--- START ---

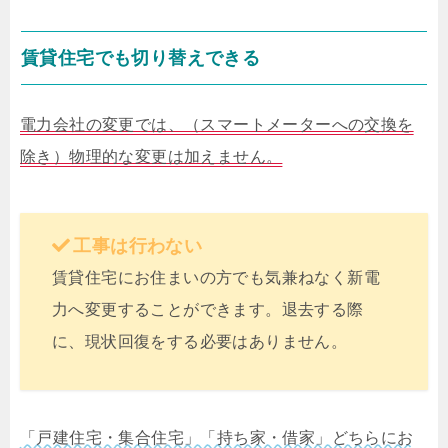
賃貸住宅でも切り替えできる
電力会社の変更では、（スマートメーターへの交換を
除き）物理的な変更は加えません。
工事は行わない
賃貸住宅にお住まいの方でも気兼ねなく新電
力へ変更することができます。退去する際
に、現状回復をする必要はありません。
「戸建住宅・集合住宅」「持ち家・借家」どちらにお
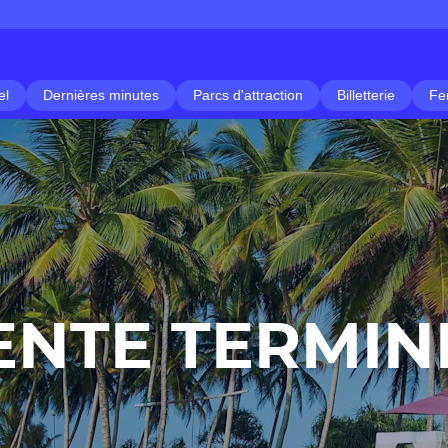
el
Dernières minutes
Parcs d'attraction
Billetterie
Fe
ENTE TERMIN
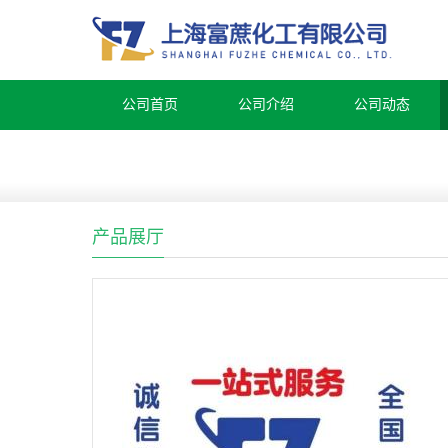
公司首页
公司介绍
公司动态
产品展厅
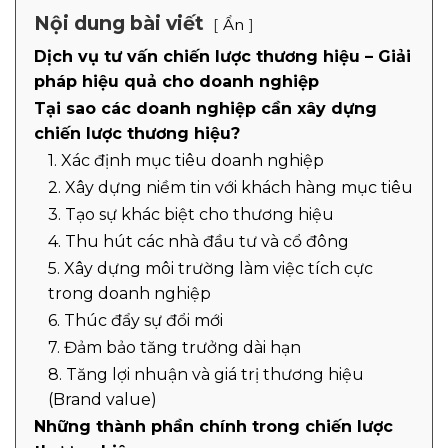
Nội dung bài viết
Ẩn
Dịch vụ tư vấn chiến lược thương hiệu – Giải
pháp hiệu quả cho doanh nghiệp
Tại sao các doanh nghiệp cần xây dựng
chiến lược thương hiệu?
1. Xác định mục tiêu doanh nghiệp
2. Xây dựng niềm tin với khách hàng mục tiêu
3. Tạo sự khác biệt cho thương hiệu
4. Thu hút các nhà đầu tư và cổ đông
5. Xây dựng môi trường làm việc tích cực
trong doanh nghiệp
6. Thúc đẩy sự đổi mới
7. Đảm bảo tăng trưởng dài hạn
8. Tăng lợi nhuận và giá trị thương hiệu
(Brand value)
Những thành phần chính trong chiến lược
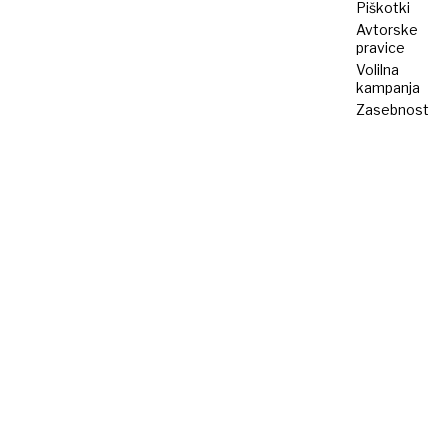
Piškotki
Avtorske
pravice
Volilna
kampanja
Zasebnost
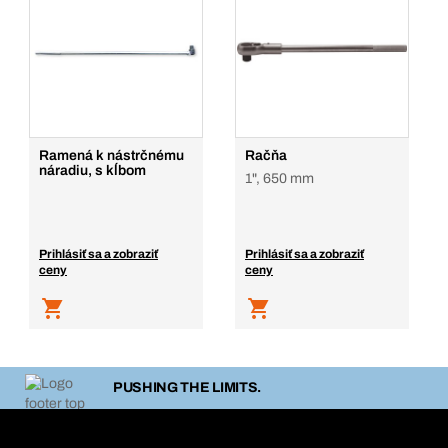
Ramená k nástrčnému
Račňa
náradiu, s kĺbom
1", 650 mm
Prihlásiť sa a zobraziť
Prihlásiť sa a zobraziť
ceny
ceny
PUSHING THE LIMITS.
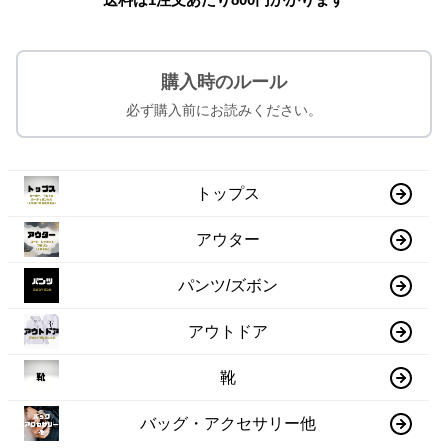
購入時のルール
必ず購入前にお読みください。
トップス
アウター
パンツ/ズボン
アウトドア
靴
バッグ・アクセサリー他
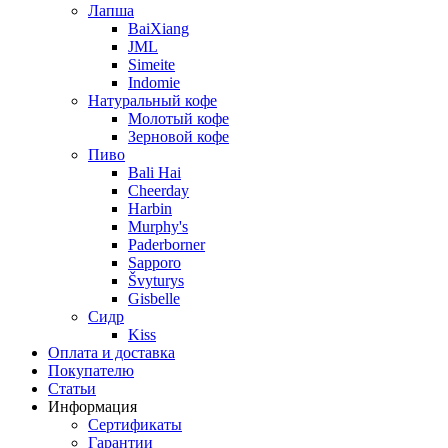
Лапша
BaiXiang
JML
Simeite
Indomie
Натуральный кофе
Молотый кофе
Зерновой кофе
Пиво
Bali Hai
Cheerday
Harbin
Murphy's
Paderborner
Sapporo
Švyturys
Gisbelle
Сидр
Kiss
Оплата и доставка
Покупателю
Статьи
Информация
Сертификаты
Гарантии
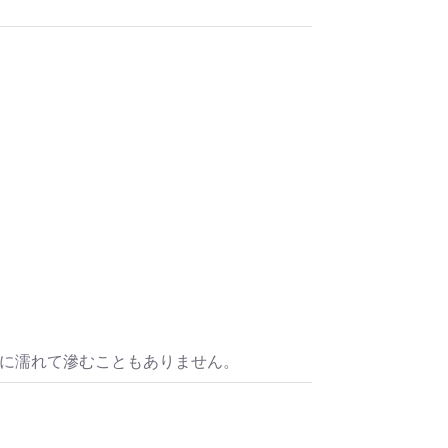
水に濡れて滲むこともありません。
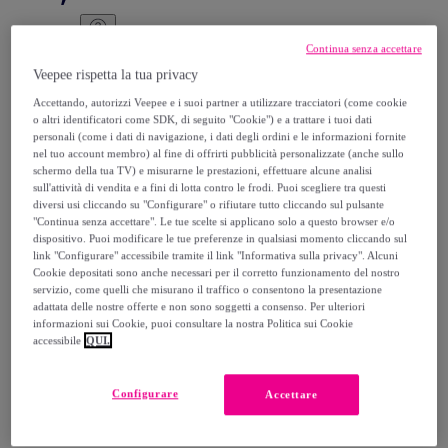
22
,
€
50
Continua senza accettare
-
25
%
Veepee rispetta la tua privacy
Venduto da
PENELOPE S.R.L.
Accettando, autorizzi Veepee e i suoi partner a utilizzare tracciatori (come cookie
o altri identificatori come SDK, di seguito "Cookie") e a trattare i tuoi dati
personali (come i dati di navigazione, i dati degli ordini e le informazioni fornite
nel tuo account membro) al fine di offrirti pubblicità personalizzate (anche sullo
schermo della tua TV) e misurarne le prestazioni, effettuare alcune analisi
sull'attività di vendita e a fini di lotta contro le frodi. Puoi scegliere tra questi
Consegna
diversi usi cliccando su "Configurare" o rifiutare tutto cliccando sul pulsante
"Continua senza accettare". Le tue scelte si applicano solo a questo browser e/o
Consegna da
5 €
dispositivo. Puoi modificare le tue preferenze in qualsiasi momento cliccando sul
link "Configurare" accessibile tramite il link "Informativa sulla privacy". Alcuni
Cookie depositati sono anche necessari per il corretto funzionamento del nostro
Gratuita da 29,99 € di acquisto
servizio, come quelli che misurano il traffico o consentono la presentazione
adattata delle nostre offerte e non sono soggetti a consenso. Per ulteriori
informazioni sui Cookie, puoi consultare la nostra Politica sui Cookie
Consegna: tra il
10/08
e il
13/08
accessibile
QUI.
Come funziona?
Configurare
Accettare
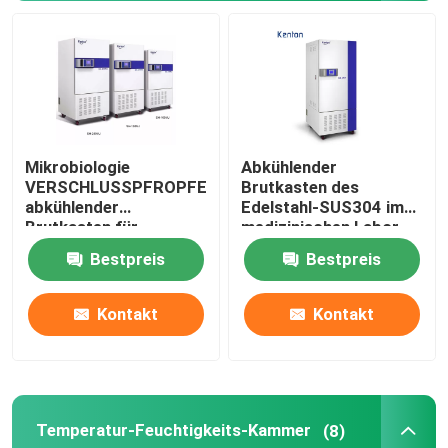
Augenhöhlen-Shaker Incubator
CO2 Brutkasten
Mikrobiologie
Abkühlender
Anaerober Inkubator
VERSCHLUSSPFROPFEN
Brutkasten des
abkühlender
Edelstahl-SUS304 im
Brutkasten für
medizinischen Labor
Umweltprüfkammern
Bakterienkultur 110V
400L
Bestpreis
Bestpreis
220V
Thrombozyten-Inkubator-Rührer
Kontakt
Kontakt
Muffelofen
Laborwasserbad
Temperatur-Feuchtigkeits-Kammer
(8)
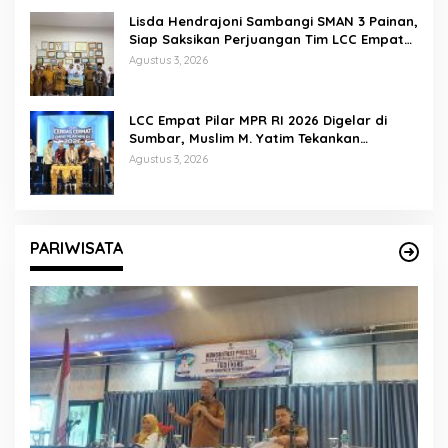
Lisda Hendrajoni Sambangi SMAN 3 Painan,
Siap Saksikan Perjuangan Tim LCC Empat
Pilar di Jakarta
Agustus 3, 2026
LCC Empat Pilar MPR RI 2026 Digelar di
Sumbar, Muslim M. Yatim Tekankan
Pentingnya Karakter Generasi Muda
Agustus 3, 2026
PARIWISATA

--- END ---

The lines holding the string "anche" are what is needed from the material above.

> ANSWER TO THIS TASK:
nel tuo account membro) al fine di offrirti pubblicità personalizzate (anche sullo
Cookie depositati sono anche necessari per il corretto funzionamento del nostro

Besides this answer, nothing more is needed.